=== Elenco attività ===
1) Riscrivi il brano sulle separazioni e i divorzi da "Tradizionalmente più contenuta" fino a "14,3 per cento)." compreso, scambiando "netto" con "marcato".
2) Quali valori percentuali compaiono nel brano sulle separazioni e i divorzi? Elencali tutti.
3) Prosegui il brano sulle separazioni e i divorzi a partire dalla sua ultima frase.

=== Brano da leggere ===
******************************

Nel 2023 si nota un ridimensionamento (meno 10,9 per cento) della componente consensuale delle separazioni (considerando nel loro complesso quelle in Tribunale e quelle extragiudiziali). L’81 per cento delle separazioni si è concluso consensualmente, mostrando una diminuzione rispetto al trend di crescita di questa componente osservato fino al 2021. Le separazioni giudiziali, caratterizzate da una maggiore durata dei procedimenti, confermano il trend di aumento iniziato nel 2018 (interrottosi solo nel 2020).
Tradizionalmente più contenuta rispetto alle separazioni è la quota della componente consensuale (sia giudiziale che extragiudiziale) nei divorzi (70,6 per cento); questa appare sostanzialmente in linea con l’anno precedente (71,5 per cento). I divorzi giudiziali presso i Tribunali nel 2023 si mantengono stabili rispetto al 2022 (meno 0,5 per cento) mentre i divorzi con rito consensuale mettono in luce un netto ridimensionamento (meno 14,3 per cento).
Non è ancora possibile valutare gli effetti del D. Lgs. 149 del 10 ottobre 2022 (la cosiddetta “riforma Cartabia”) introdotta con l’obiettivo di razionalizzare i procedimenti in materia di diritti delle persone e delle famiglie. La facoltà di proporre contestualmente la domanda di separazione personale e quella di divorzio è entrata in vigore dal 28 febbraio 2023, ma varie sentenze interpretative successive hanno di fatto rallentato l’entrata a regime delle nuove procedure.

******************************

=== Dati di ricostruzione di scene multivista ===
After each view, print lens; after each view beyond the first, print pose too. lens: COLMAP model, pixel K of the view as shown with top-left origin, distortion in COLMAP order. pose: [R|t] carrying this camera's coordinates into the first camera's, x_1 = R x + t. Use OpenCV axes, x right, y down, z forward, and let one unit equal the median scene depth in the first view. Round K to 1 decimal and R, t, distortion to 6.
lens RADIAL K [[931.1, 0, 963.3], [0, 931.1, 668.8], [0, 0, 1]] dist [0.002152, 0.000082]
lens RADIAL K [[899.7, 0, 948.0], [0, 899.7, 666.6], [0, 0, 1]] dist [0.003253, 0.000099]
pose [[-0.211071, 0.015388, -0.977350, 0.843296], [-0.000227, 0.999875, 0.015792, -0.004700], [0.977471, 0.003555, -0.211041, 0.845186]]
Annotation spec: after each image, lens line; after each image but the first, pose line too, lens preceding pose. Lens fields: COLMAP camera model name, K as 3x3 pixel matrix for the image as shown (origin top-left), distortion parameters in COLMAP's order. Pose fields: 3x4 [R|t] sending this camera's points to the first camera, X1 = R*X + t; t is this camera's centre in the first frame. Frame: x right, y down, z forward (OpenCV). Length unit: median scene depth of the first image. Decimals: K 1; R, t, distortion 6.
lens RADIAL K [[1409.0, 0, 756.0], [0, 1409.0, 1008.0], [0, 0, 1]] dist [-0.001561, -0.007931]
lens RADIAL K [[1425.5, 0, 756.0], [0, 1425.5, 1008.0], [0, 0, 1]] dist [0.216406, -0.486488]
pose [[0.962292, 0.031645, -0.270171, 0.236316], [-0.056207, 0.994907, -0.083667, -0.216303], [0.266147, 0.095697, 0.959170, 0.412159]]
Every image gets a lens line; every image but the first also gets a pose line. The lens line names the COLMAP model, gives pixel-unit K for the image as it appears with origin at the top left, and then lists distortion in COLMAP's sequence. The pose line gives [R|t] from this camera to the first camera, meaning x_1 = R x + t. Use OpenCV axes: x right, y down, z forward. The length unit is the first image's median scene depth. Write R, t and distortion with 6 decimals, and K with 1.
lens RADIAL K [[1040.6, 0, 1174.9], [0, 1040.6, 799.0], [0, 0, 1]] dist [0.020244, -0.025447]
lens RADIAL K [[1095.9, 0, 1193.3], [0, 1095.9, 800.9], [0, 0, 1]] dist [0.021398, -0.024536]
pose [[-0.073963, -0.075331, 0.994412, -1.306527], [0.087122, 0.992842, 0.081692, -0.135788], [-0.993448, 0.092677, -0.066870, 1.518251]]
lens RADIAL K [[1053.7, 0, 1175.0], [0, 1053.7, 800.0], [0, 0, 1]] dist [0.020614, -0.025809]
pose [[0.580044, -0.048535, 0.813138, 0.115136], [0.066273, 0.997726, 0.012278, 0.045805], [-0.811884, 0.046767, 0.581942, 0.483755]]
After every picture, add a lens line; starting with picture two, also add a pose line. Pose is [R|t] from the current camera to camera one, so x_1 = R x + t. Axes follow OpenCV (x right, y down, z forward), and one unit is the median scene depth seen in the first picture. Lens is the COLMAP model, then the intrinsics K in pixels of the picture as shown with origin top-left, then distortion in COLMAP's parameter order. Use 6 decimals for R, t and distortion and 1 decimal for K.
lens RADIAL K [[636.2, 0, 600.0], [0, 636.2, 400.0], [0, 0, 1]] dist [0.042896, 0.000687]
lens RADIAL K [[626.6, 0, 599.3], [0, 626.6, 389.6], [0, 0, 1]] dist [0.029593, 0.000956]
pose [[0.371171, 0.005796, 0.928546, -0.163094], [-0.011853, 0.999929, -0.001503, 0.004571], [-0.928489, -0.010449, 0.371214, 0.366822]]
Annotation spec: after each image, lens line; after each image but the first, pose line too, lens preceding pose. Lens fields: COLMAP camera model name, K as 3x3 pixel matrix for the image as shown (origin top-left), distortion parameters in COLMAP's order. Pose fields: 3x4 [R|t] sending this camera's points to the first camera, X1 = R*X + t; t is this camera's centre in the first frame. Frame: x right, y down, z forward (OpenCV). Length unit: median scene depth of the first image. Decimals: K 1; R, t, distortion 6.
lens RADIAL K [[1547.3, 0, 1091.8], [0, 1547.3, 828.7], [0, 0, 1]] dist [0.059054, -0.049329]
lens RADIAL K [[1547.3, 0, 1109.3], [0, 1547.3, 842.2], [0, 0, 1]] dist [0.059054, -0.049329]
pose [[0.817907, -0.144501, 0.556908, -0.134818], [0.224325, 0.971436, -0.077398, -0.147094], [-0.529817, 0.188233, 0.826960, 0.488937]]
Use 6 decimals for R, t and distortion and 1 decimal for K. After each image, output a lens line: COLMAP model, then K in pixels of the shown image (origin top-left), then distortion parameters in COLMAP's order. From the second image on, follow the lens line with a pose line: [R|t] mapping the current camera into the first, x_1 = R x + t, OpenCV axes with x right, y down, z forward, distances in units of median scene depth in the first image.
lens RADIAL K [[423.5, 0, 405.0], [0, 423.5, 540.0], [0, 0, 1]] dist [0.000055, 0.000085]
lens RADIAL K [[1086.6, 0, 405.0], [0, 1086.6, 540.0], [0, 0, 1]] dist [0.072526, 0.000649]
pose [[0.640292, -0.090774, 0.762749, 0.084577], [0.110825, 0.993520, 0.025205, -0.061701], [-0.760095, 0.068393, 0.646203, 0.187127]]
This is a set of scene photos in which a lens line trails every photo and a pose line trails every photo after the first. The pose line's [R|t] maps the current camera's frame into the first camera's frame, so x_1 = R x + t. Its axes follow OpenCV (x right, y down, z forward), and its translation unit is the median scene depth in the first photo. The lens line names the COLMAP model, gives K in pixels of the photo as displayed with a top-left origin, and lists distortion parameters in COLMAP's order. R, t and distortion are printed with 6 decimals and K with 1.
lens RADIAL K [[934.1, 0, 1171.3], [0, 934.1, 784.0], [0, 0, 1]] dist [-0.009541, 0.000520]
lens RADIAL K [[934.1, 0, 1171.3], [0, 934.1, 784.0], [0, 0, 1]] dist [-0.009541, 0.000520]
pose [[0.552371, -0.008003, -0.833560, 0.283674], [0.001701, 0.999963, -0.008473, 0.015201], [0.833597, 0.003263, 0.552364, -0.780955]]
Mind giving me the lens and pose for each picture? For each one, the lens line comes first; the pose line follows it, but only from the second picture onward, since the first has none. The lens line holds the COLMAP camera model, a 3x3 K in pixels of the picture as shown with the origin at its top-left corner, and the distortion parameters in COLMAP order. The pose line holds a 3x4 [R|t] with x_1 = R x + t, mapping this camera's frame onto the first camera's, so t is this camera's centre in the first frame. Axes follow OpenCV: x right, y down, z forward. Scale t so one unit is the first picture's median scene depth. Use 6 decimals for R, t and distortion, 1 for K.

******************************

=== Risposte ===
1)
Tradizionalmente più contenuta rispetto alle separazioni è la quota della componente consensuale (sia giudiziale che extragiudiziale) nei divorzi (70,6 per cento); questa appare sostanzialmente in linea con l’anno precedente (71,5 per cento). I divorzi giudiziali presso i Tribunali nel 2023 si mantengono stabili rispetto al 2022 (meno 0,5 per cento) mentre i divorzi con rito consensuale mettono in luce un marcato ridimensionamento (meno 14,3 per cento).

2)
- meno 10,9 per cento
- 81 per cento
- 70,6 per cento
- 71,5 per cento
- meno 0,5 per cento
- meno 14,3 per cento

3)
Nel 2023 in Italia il 28,6 per cento delle separazioni e un divorzio su tre si sono conclusi con procedure extragiudiziali. Le due fattispecie introdotte dal Decreto legge 132/2014 per chi intenda separarsi o divorziare consensualmente, in alternativa alla tradizionale ratifica da parte del giudice, sono: la convenzione di negoziazione assistita da almeno un avvocato per parte (ex art. 6); l’accordo innanzi all’Ufficiale di Stato Civile in assenza di patti di trasferimento patrimoniale e di figli minori, di figli maggiorenni incapaci/portatori di handicap grave o economicamente non autosufficienti (ex art. 12). Il peso di queste due “nuove” procedure nel 2023 corrisponde rispettivamente al 35,3 per cento delle separazioni consensuali e al 46,6 per cento dei divorzi consensuali.
Negli accordi extragiudiziali per separarsi o divorziare la componente più consistente è quella degli accordi stipulati direttamente presso gli Uffici di Stato Civile (ex art. 12). Nel 2023, 13.833 separazioni e 19.021 divorzi sono stati effettuati direttamente presso il Comune (con tempi e costi molto più bassi rispetto alle altre procedure): si tratta del 16,8 per cento di tutte le separazioni e del 23,8 per cento di tutti i divorzi. Nel 2023 le quote delle negoziazioni assistite da avvocati (ex art. 6) sono, invece, l’11,8 per cento delle separazioni e il 9,1 per cento dei divorzi, entrambe in aumento rispetto all’anno precedente.